Currently kernels are launched with:

  • dimension

  • number of blocks (batches)

  • number of threads (threads per batch; kernel parameter)

  • stream

  • twiddle table

  • length(s)

  • strides

  • batch count

  • in/out buffers

Implementation#

The code generator will by implemented in Python using only standard modules.

The AST will be represented as a tree structure, with nodes in the tree representing operations, such as assignment, addition, or a block containing multiple operations. Nodes will be represented as objects (eg, Add) extending the base class BaseNode. Operands will be stored in a simple list called args:

class BaseNode:
    args: List[Any]

To facilitate building ASTs, the base node will have a constructor that simply stores its arguments as operands:

class BaseNode:
    args: List[Any]
    def __init__(self, *args, **kwargs):
        self.args = list(args)

To facilitate rewriting ASTs, node object’s constructors should accept a simple list of argument/operands.

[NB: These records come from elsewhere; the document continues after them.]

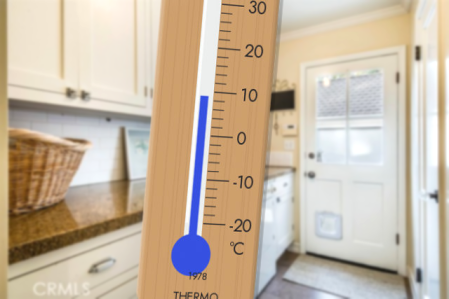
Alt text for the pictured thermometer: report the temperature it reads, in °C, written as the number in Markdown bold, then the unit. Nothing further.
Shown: **9** °C
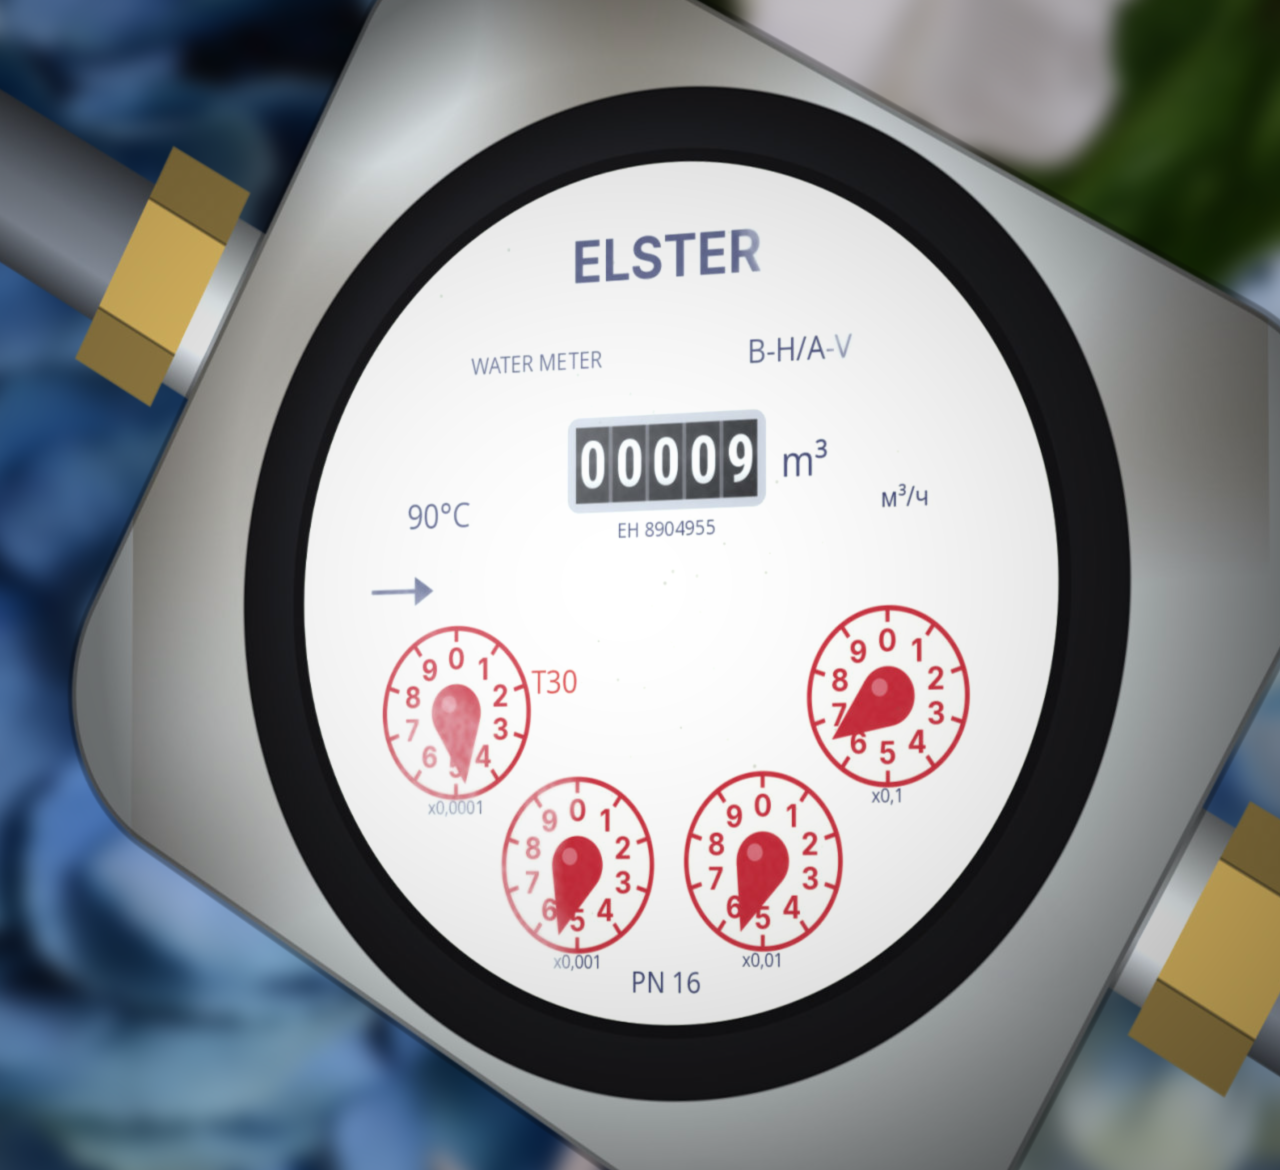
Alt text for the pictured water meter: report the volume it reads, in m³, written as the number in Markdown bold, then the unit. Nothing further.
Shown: **9.6554** m³
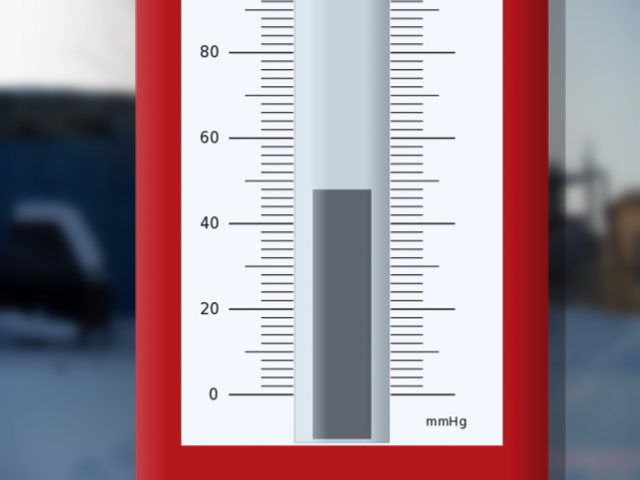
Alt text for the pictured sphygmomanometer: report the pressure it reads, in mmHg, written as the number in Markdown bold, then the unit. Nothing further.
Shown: **48** mmHg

This, for example, allows a depth-first tree re-write to be implemented trivially as:

def depth_first(x, f):
    '''Depth first traversal of the AST in 'x'.  Each node is transformed by 'f(x)'.'''
    if isinstance(x, BaseNode):
        y = type(x)(*[ depth_first(a, f) for a in x.args ])
        return f(y)
    return f(x)

To emit code, each node must implement __str__. For example:

class Add(BaseNode):
    def __str__(self):
        return ' + '.join([ str(x) for x in self.args ])

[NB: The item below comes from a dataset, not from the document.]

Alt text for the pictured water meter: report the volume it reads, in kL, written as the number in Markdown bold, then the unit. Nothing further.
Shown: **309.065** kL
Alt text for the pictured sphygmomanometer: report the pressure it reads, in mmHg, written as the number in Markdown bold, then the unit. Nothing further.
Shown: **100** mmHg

Stockham tiling implementation#

To support tiling, the global function is responsible for loading data from global memory into LDS memory in a tiled manner. Once in LDS memory, a singly strided device function performs an interleaved, in-place FFT entirely within LDS.

Polymorphism will be used to abstract tiling strategies. Different tiling strategies should extend the StockhamTiling object and overload the load_from_global and store_to_global methods.

For example:

tiling = StockhamTilingRR()
scheme = StockhamDeviceKernelUWide()

body = StatementList()
body += tiling.compute_offsets(...)
body += tiling.load_from_global(out=lds, in=global_buffer)
body += scheme.fft(lds)
body += tiling.store_to_global(out=global_buffer, in=lds)

Different tiling strategies may require new template parameters and/or function arguments. Tiling strategies can manipulate these through the

  • add_templates,

  • add_global_arguments,

  • add_device_arguments, and

  • add_device_call_arguments

methods. Each of these methods is passed a TemplateList or ArgumentList argument, and should return a new template/argument list with any extra parameters added.

Large twiddle tables#

Device kernels may need to apply additional twiddles during their execution. These extra twiddle tables are implemented similarly to tiling. Different twiddle table strategies should extend the StockhamLargeTwiddles object and overload the load and multiply methods.

Twiddle tables may also require additional templates and arguments. See Stockham tiling implementation.